The battle between Paramount and Netflix for control of Warner Bros. and its valuable film and television studios, along with its vast content library including popular franchises like Harry Potter, Game of Thrones, Friends, and DC Comics, continues. Warner’s leadership has persistently rejected Paramount’s bids, advocating for shareholders to favor the sale of the streaming and studio business to Netflix.
Paramount recently announced an “irrevocable personal guarantee” from Oracle founder Larry Ellison to support $40.4 billion in equity financing for its offer. This move, along with an increased promised payout to shareholders of $5.8 billion if the deal faces regulatory challenges, matches Netflix’s terms. However, Warner Bros.’ board expressed concerns about Paramount’s financing plan, which would burden the smaller Hollywood studio with $87 billion in debt post-acquisition, marking it as the largest leveraged buyout in history.
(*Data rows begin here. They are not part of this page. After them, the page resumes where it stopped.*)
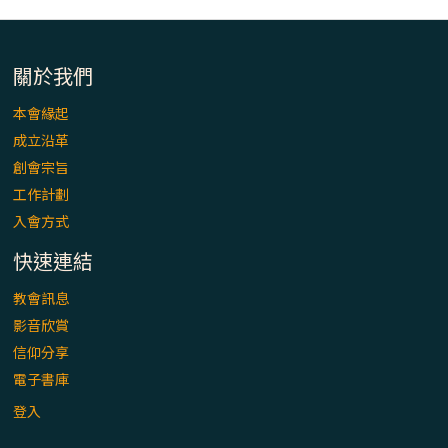
關於我們
本會緣起
成立沿革
創會宗旨
工作計劃
入會方式
快速連結
教會訊息
影音欣賞
信仰分享
電子書庫
登入
聯絡我們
Following a meeting to review Paramount’s amended offer, the Warner Bros. board outlined its reasons for rejecting the bid in a 67-page amended merger filing. Netflix’s co-CEOs Ted Sarandos and Greg Peters welcomed Warner Bros.’ decision, hailing it as the superior proposal that would deliver the most value to stakeholders, consumers, creators, and the entertainment industry at large.
While Paramount’s hostile bid remains active, Warner shareholders have until Jan. 21 to make their decision. The complexity of the situation arises from Netflix and Paramount’s differing objectives, with Netflix aiming to acquire Warner’s studio and streaming business, while Paramount seeks the entirety of the company, including networks like CNN and Discovery.
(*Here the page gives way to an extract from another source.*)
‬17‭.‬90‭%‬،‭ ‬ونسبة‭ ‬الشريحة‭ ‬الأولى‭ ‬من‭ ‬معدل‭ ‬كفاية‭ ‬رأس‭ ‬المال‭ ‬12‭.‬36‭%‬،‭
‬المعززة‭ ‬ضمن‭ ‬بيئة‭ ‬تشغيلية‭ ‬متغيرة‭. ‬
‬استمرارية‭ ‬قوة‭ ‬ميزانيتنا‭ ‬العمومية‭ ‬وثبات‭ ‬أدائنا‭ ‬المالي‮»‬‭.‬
The potential merger with either Netflix or Paramount will face intense antitrust scrutiny, likely triggering a review by the U.S. Justice Department and other regulators. Political factors, including U.S. President Donald Trump’s involvement, could play a role in the deal’s outcome. Regardless of the decision, the entertainment industry is poised for significant shifts in movie production, distribution channels, and the news media landscape.